When operating the 3dRudder outside VR, I had little issue using it. My feet generally stayed where they needed to be. Lifting the opposite heel and toe was at times tough to deal with — that muscle memory wasn’t nearly as developed or natural as tilting in the direction I wanted to move. I certainly had to stop and thinking about it on more than one occasion. I did also notice the tendency for the device to “walk” across the floor a bit in situations where I was predominately moving or twisting in one direction.

It was much harder to keep my feet in place while using VR. For desktop applications it was easy to take a peek down and see where my feet were to make minor adjustments; in VR that luxury isn’t there. There isn’t a whole lot on top of the rudder for you to feel your way back easily.
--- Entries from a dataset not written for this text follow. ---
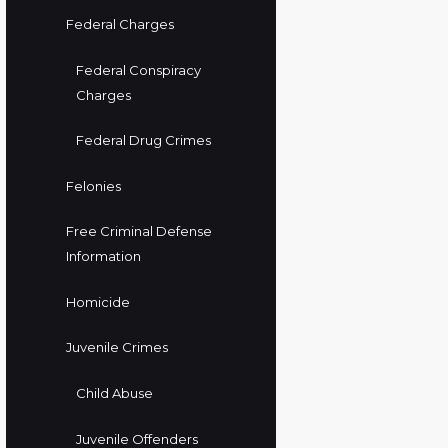
Federal Charges
Federal Conspiracy
Charges
Federal Drug Crimes
Felonies
Free Criminal Defense
Information
Homicide
Juvenile Crimes
Child Abuse
Juvenile Offenders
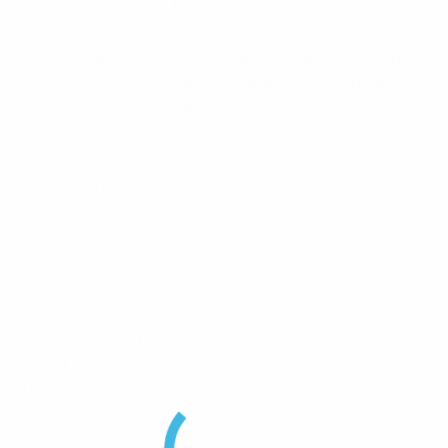
Ecofilm™ plated aluminum
Construction
Composite fiberglass sky blue
radome, aluminum mounting
tube
Tuned
Full band
bandwidth
Peak
25
Instantaneous
POWER Kw
Passive IM 3rd
-150
Order (2x20W)
dBc
Horizontal
Omni +/- 0.5dB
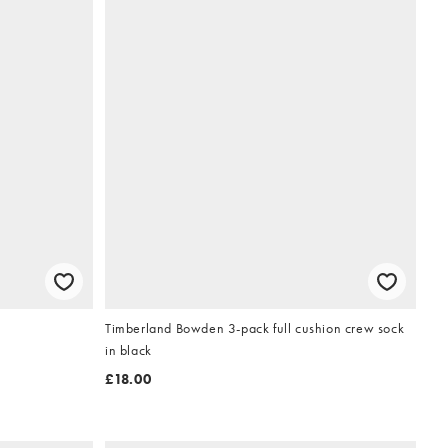
Timberland Bowden 3-pack full cushion crew sock
in black
£18.00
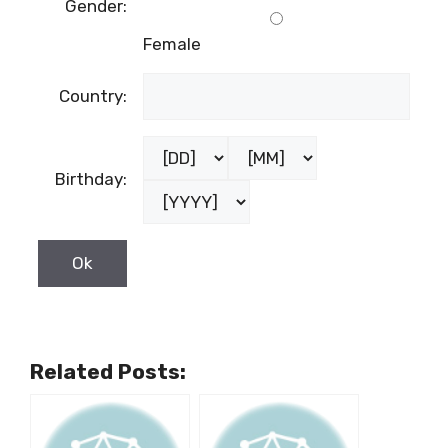
Gender:
Female
Country:
Birthday:
Related Posts:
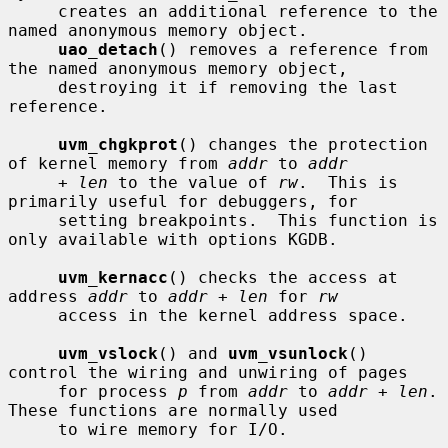
     creates an additional reference to the 
named anonymous memory object.

uao_detach
() removes a reference from 
the named anonymous memory object,

     destroying it if removing the last 
reference.

uvm_chgkprot
() changes the protection 
of kernel memory from 
addr
 to 
addr
+ len
 to the value of 
rw
.  This is 
primarily useful for debuggers, for

     setting breakpoints.  This function is 
only available with options KGDB.

uvm_kernacc
() checks the access at 
address 
addr
 to 
addr + len
 for 
rw
     access in the kernel address space.

uvm_vslock
() and 
uvm_vsunlock
() 
control the wiring and unwiring of pages

     for process 
p
 from 
addr
 to 
addr + len
.  
These functions are normally used

     to wire memory for I/O.
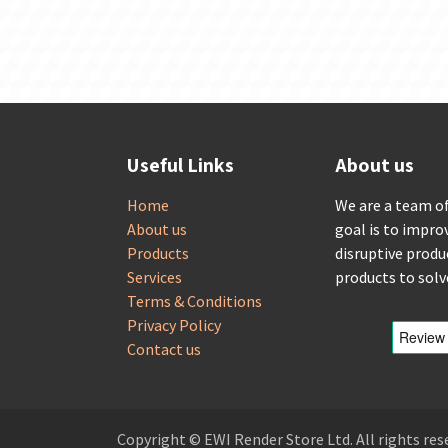
Useful Links
About us
Home
We are a team o
About us
goal is to impro
Products
disruptive produ
Services
products to sol
Terms & Conditions
Privacy Policy
Contact us
Copyright © EWI Render Store Ltd. All rights res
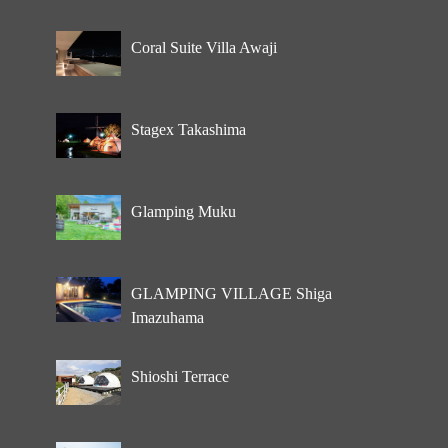
Coral Suite Villa Awaji
Stagex Takashima
Glamping Muku
GLAMPING VILLAGE Shiga
Imazuhama
Shioshi Terrace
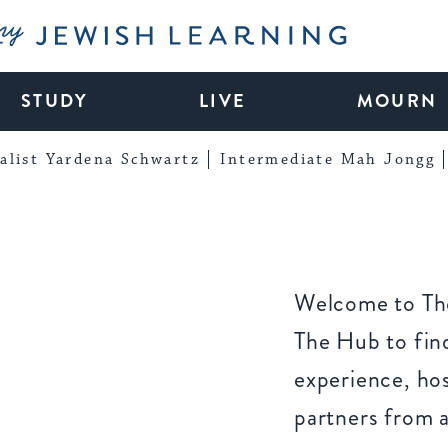
My Jewish Learning
STUDY
LIVE
MOURN
alist Yardena Schwartz
Intermediate Mah Jongg
Welcome to The
The Hub to find
experience, ho
partners from 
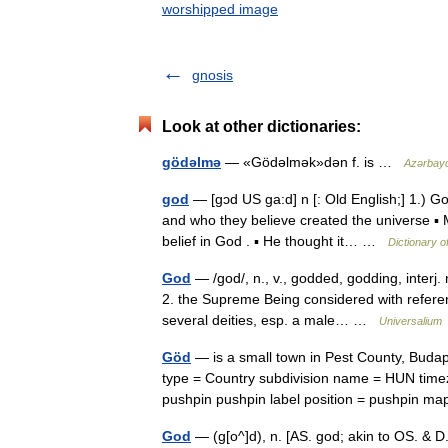
worshipped image
gnosis
Look at other dictionaries:
gödəlmə
— «Gödəlmək»dən f. is …
Azərbayca
god
— [gɔd US ga:d] n [: Old English;] 1.) Go
and who they believe created the universe ▪ M
belief in God . ▪ He thought it… …
Dictionary o
God
— /god/, n., v., godded, godding, interj.
2. the Supreme Being considered with reference
several deities, esp. a male… …
Universalium
Göd
— is a small town in Pest County, Budap
type = Country subdivision name = HUN tim
pushpin pushpin label position = pushpin
God
— (g[o^]d), n. [AS. god; akin to OS. & D.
I wound up off the board completely a few times, or at the wrong angle.


The best I can see it, the 3dRudder is worth considering depending on your needs. Need something accessible? This is a good option. While there are specific design and business versions, the gaming edition I tested still does extremely well in similar programs. My wife, who is a civil engineer, is just waiting in the wings to take it work with her and experiment with using it in CAD. The 3dRudder also works very well with many flat-screen games, especially in FPS titles. Where I would hesitate is buying it solely for use in VR. It isn’t all about how it performed in VR, but rather a new model is on the horizon that may better suit your needs.

The Blackhawk will be wireless, have footstraps and an active dead zone, among other improvements. It’s due out this spring. Those improvements seem to address the issues I had with this version in VR, so I’m very interested to see how those changes make a difference in that specific area. Because of that new version being relatively close to release, you may want to hold off if you were looking to use the 3dRudder purely in VR. It is still a great option for a wide range of other applications, though. If you are looking for something accessible and versatile, this is it.